Start of Block
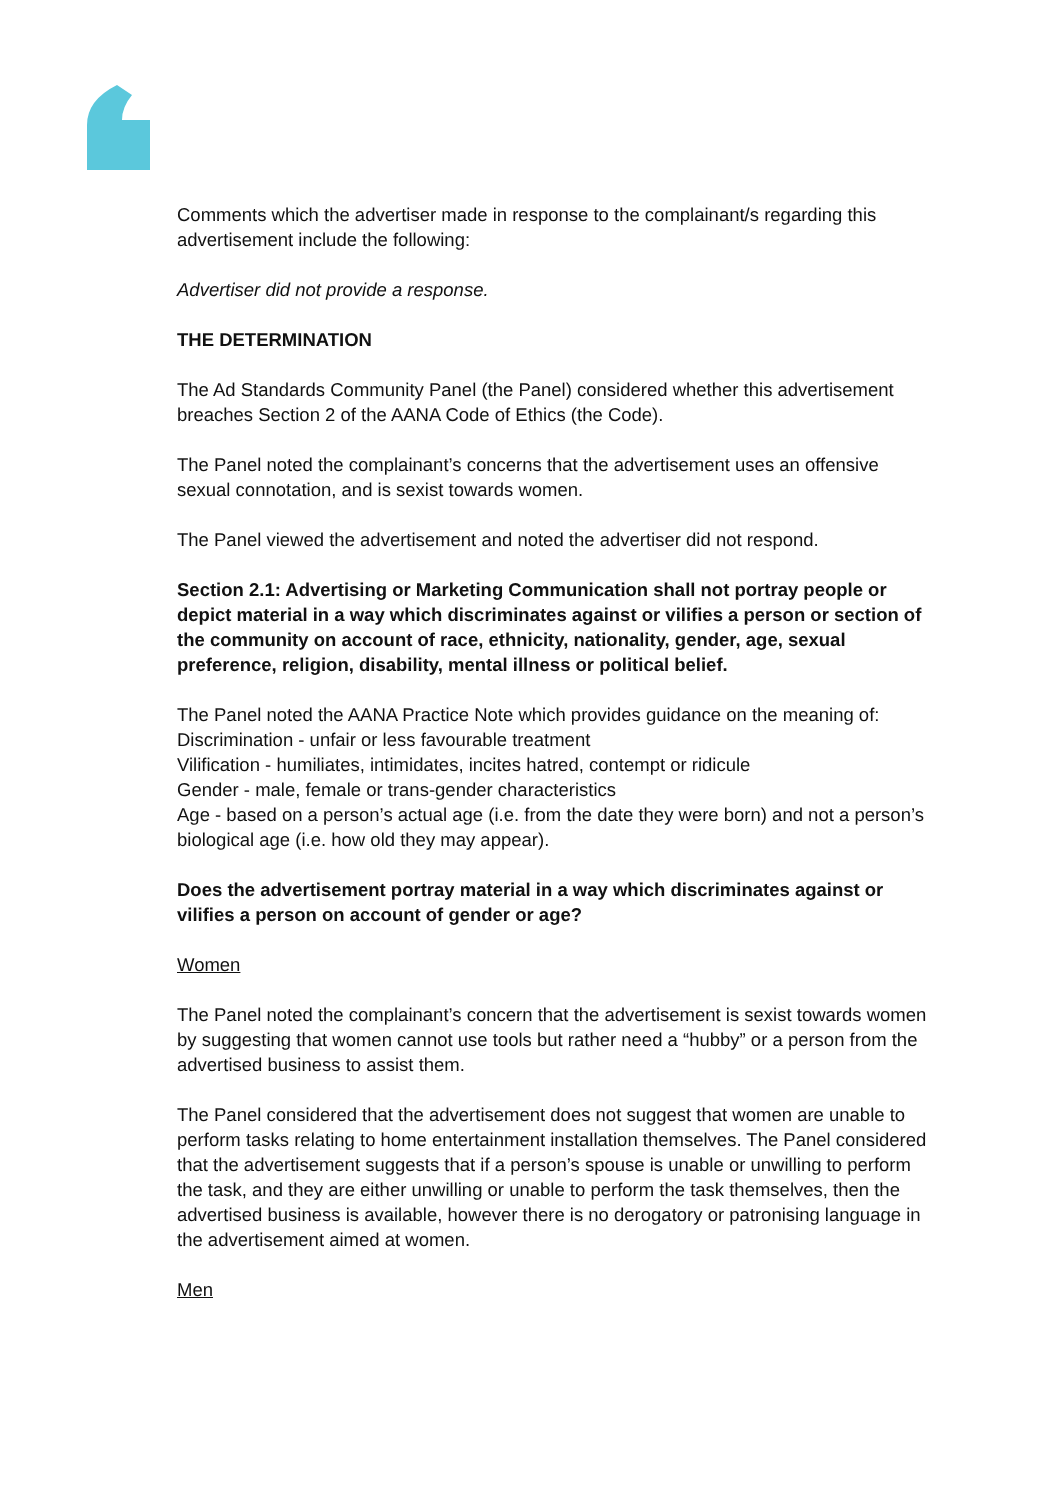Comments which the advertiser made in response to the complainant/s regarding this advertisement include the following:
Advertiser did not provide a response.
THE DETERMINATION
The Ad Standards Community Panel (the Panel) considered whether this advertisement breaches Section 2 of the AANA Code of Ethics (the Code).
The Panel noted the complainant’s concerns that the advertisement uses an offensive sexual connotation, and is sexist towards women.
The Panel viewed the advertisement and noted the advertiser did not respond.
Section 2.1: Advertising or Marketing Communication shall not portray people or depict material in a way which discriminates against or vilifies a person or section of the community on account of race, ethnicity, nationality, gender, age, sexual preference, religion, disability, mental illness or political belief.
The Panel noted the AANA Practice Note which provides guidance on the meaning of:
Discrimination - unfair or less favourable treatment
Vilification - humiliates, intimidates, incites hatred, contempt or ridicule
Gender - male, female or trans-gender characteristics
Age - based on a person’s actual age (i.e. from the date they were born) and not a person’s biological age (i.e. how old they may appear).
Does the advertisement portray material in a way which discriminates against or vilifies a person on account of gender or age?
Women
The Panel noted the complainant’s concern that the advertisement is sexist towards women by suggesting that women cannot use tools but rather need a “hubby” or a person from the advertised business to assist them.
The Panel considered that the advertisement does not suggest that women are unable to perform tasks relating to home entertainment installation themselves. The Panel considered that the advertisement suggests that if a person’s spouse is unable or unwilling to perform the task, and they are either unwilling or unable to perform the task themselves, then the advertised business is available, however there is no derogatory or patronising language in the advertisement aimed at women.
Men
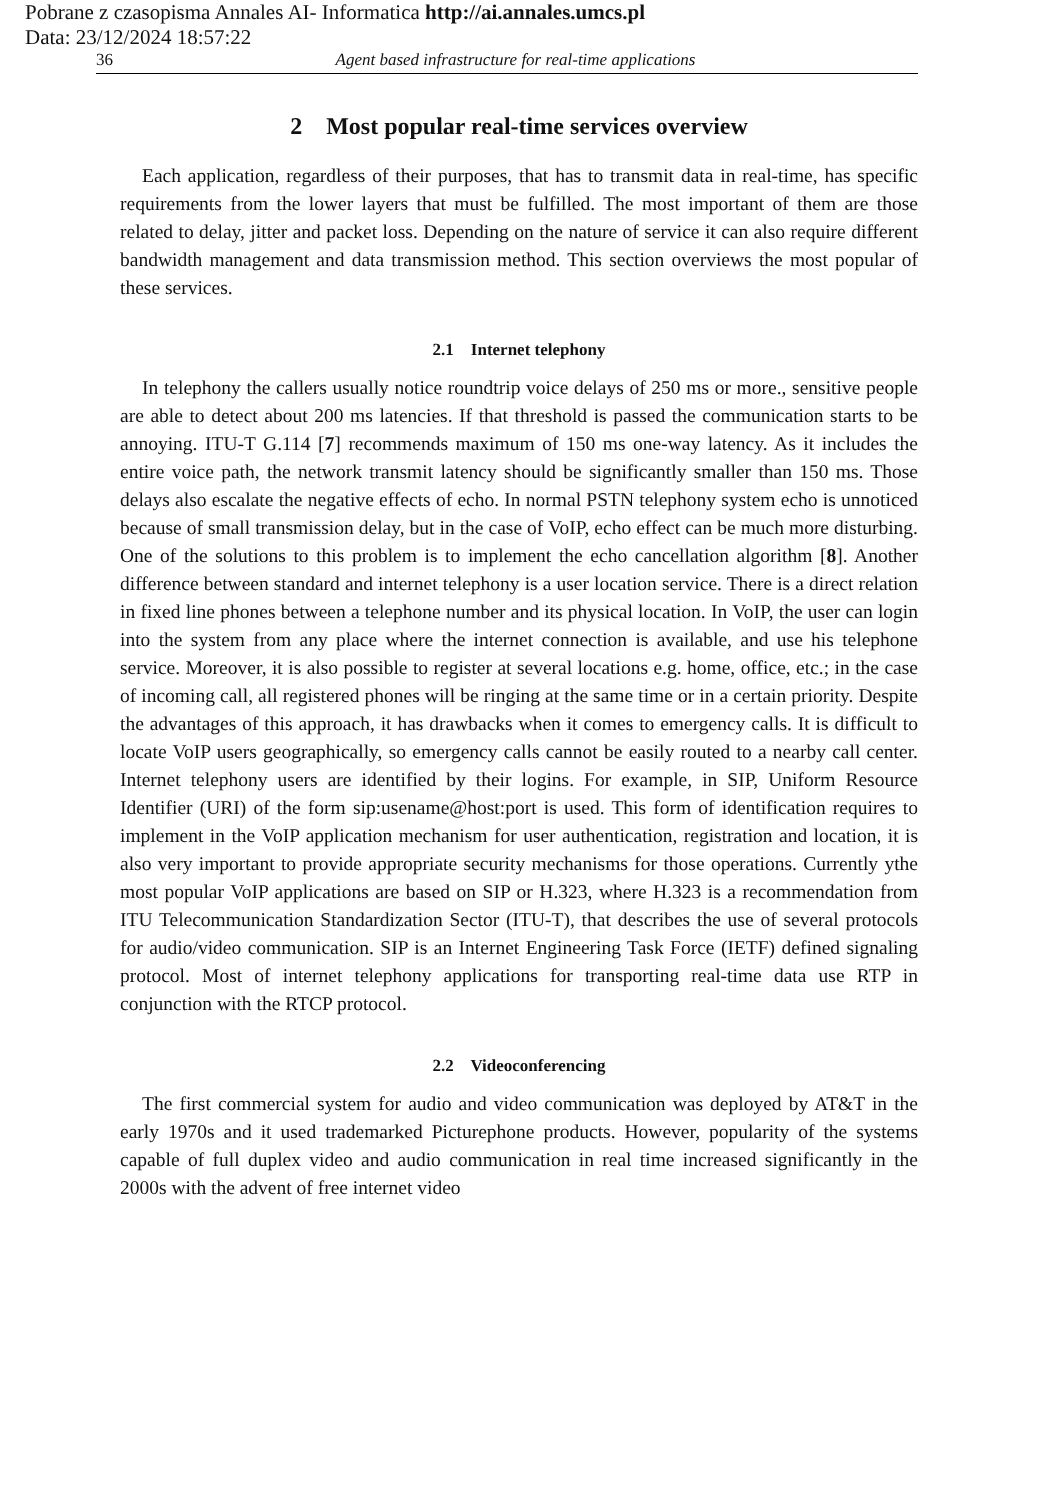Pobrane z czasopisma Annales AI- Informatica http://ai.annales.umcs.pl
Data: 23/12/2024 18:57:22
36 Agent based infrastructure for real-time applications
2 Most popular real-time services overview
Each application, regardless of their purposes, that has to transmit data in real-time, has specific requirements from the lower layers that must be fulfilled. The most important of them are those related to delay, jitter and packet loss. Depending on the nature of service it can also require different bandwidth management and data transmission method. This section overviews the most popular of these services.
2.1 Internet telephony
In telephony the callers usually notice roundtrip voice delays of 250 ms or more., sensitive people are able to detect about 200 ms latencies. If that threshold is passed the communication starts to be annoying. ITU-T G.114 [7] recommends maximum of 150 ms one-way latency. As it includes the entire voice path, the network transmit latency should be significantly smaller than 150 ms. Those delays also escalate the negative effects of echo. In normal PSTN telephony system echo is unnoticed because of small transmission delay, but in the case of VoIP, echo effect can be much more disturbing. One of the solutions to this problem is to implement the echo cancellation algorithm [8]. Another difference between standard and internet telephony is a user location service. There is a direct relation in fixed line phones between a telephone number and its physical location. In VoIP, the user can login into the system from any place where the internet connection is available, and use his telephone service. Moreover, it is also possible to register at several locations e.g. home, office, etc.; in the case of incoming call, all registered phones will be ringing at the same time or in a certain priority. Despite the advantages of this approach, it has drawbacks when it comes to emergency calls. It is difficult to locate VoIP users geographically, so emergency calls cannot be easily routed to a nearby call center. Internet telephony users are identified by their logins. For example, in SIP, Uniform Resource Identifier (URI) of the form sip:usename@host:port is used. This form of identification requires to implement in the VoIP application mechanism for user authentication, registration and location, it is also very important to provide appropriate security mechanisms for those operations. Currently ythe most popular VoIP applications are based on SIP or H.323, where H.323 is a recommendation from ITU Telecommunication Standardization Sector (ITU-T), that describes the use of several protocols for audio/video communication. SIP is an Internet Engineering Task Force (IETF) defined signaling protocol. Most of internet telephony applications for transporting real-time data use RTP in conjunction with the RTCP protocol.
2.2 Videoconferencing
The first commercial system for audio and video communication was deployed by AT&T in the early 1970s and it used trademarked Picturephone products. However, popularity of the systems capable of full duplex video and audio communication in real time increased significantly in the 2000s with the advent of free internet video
End of Block
• **WHAT THE TASK ASKS**:
Using only the entries above, output the line with "Data: 23/12/2024 18:57:22", the line with "2.1 Internet telephony", and all lines between them, exactly as they stand.

• **SOLUTION TO THIS EXERCISE**:
Data: 23/12/2024 18:57:22
36 Agent based infrastructure for real-time applications
2 Most popular real-time services overview
Each application, regardless of their purposes, that has to transmit data in real-time, has specific requirements from the lower layers that must be fulfilled. The most important of them are those related to delay, jitter and packet loss. Depending on the nature of service it can also require different bandwidth management and data transmission method. This section overviews the most popular of these services.
2.1 Internet telephony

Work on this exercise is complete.